Quando coloquei o Miguel no carro e estava sozinha com ele, eu parecia totalmente ensandecida, liguei o carro e comecei a gritar. Gritei tanto com ele que cheguei em casa rouca depois de um trajeto que leva apenas 15 minutos. Gritava que era um absurdo esse comportamento comigo, gritava que achava que ele estava querendo entrar na porrada, enfim, falei as maiores atrocidades. Quando chegamos em casa, abri a porta do carro e disse que ele saisse do carro sozinho - o que, para minha surpresa, ele fez rapidamente - e que fosse pro quarto dele imediatamente, eu não queria ouvir sua voz e nem olhar pra sua cara. Agora lembrando me dá até vontade de rir... Bom, fato é que Miguel obedeceu e daí a uns 10 minutos veio chorando me pedir desculpas. Fiz com que ele telefonasse pras primas pra se desculpar com elas também.
Nesse dia fiquei me lembrando de quando eu e minha irmã éramos pequenas, devíamos ter uns 10, 11 anos e todo domingo tinha briga lá em casa porque era o único dia em que nós tínhamos a obrigação de arrumar nosso quarto. Minha mãe adorava almofadas, aliás adora até hoje e, em cima de nossas camas devíamos ter umas 15 almofadas cada uma, em formato de coração. Putz, além de esticar o lençol, o travesseiro, dobrar a coberta e colocar a colcha, ainda tínhamos que arrumar as trocentas almofadas em cima da cama. Resumindo, nesse tal domingo em especial, eu e minha irmã estávamos embromando tudo o que podíamos pra não arrumar o quarto quando eis que, de repente, minha mãe que já tinha falado pra gente arrumar as camas umas mil vezes adentra o quarto totalmente louca, gritando que não era nossa escrava, que trabalhava muito de segunda a sexta pra nos dar tudo que tínhamos e que pedíamos - gritando aquelas coisas todas que, agora sei, TODAS as mães falam em momentos de desespero e estresse. Como se não bastassem os gritos, Dona Iris resolveu tacar, cheia de raiva, as muitas almofadas que estavam no chão em nossa direção. Só que, atrás de nós, a janela e a cortina estavam abertas e as pobres almofadinhas estavam indo parar no meio da rua. A gente morava no terceiro andar do prédio... Quando minha mãe estava quase acabando com as almofadas arremessando na gente enquanto nos esquivávamos, ouvimos alguém gritar lá de baixo: "Ei, ei, as almofadas estão caindo aqui em baixo!!" Ok, como se a gente não soubesse... O que a gente não precisava era que todos os vizinhos estivessem presenciando aquela cena patética e pior, minha mãe fez a gente descer e catar todas as almofadas que estavam no meio da rua!!

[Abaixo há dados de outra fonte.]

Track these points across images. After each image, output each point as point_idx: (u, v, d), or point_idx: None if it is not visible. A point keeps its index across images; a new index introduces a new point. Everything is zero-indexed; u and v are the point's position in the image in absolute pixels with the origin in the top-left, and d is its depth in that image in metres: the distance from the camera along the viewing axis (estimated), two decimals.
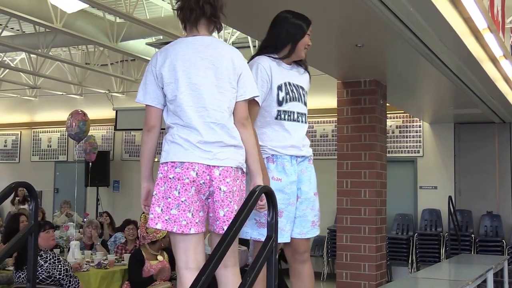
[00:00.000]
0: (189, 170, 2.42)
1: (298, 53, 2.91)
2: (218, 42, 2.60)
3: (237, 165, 2.48)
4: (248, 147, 2.52)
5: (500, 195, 9.65)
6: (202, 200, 2.46)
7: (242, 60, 2.58)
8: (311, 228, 2.94)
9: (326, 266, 10.05)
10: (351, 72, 6.52)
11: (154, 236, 5.31)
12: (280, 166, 2.82)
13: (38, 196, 2.77)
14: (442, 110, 9.04)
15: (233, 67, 2.51)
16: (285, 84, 2.86)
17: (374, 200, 6.55)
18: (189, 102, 2.45)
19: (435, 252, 9.52)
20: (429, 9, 4.12)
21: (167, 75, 2.47)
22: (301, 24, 2.91)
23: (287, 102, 2.84)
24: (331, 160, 8.43)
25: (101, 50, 10.73)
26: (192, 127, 2.44)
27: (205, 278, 1.84)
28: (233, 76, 2.51)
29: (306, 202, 2.92)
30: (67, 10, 7.44)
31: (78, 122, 9.98)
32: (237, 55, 2.57)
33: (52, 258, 4.75)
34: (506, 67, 6.57)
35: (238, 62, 2.54)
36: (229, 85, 2.50)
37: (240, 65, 2.54)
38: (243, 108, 2.54)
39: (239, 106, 2.53)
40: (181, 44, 2.54)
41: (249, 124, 2.56)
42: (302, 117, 2.91)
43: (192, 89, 2.45)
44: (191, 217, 2.43)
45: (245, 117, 2.54)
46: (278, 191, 2.73)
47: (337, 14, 4.51)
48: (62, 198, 11.57)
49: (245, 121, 2.54)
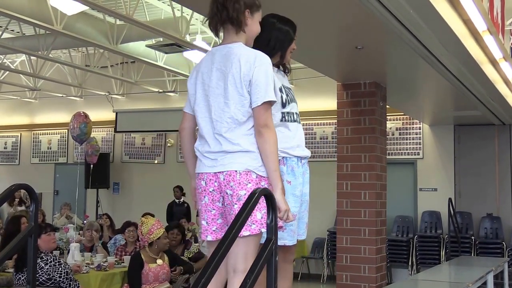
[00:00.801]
0: (201, 180, 2.54)
1: (287, 58, 2.95)
2: (233, 49, 2.52)
3: (245, 169, 2.44)
4: (262, 156, 2.46)
5: (500, 197, 9.65)
6: (220, 207, 2.51)
7: (252, 64, 2.47)
8: (305, 230, 2.96)
9: (326, 268, 10.04)
10: (351, 74, 6.52)
11: (148, 237, 5.31)
12: (289, 168, 2.83)
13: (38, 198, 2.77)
14: (442, 112, 9.04)
15: (241, 74, 2.45)
16: (282, 86, 2.88)
17: (374, 202, 6.55)
18: (202, 114, 2.55)
19: (435, 254, 9.52)
20: (429, 11, 4.13)
21: (192, 87, 2.61)
22: (289, 30, 2.90)
23: (288, 104, 2.86)
24: (331, 162, 8.43)
25: (101, 52, 10.74)
26: (203, 139, 2.55)
27: (204, 280, 1.83)
28: (242, 83, 2.45)
29: (305, 204, 2.93)
30: (67, 12, 7.44)
31: (80, 124, 10.00)
32: (246, 60, 2.47)
33: (52, 260, 4.74)
34: (506, 69, 6.57)
35: (247, 67, 2.45)
36: (236, 94, 2.46)
37: (250, 70, 2.45)
38: (258, 115, 2.45)
39: (255, 113, 2.46)
40: (207, 56, 2.63)
41: (266, 132, 2.44)
42: (298, 117, 2.95)
43: (205, 100, 2.54)
44: (206, 225, 2.55)
45: (261, 124, 2.44)
46: (291, 195, 2.76)
47: (337, 16, 4.51)
48: (62, 200, 11.58)
49: (261, 129, 2.44)
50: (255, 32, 2.63)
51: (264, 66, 2.48)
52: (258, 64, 2.47)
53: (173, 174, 11.65)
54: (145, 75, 11.62)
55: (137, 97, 12.53)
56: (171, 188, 10.87)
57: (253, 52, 2.52)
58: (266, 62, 2.50)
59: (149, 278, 5.26)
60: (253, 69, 2.46)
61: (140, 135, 12.64)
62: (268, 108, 2.47)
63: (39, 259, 4.60)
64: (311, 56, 5.69)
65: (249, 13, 2.57)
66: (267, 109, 2.47)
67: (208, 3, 2.60)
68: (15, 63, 12.40)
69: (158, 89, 12.04)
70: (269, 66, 2.51)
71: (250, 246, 2.43)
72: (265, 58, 2.51)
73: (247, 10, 2.55)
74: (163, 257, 5.46)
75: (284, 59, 2.93)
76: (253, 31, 2.61)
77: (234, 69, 2.47)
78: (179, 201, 10.74)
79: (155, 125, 12.08)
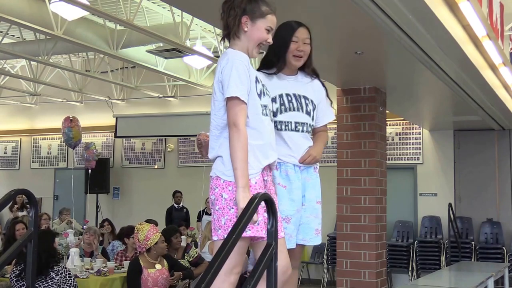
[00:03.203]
0: None
1: (289, 64, 2.91)
2: (221, 55, 2.62)
3: (215, 174, 2.53)
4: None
5: (500, 202, 9.64)
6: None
7: (221, 63, 2.52)
8: (314, 235, 2.95)
9: (326, 273, 10.02)
10: (351, 79, 6.53)
11: (146, 244, 5.30)
12: (284, 173, 2.85)
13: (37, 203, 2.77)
14: (442, 117, 9.05)
15: (217, 78, 2.53)
16: (280, 96, 2.87)
17: (374, 207, 6.54)
18: None
19: (435, 260, 9.50)
20: (429, 17, 4.14)
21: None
22: (282, 34, 2.87)
23: (282, 113, 2.85)
24: (331, 167, 8.41)
25: (101, 57, 10.76)
26: None
27: (204, 285, 1.83)
28: (217, 86, 2.53)
29: (310, 209, 2.93)
30: (67, 18, 7.46)
31: (65, 128, 9.99)
32: (220, 61, 2.55)
33: (63, 272, 4.76)
34: (505, 75, 6.58)
35: (219, 68, 2.53)
36: (213, 100, 2.55)
37: (219, 71, 2.51)
38: (227, 113, 2.49)
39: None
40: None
41: (231, 130, 2.45)
42: (303, 127, 2.90)
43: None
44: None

No fundo, sempre achei que minha mãe fosse doida. Só que quando nos tornamos mães, entendemos tanto a respeito de nossas próprias mães... Entendemos e admiramos. Nosso olhar pra com nossos pais muda totalmente. Passamos a compreender tudo ou quase tudo e a agradecer ... O que a gente descobre com a maternidade é que, na verdade, todas as mães são loucas, nem que seja um pouquinho, e que enlouquecer, de vez em quando, pode ser a solução pra continuar sã.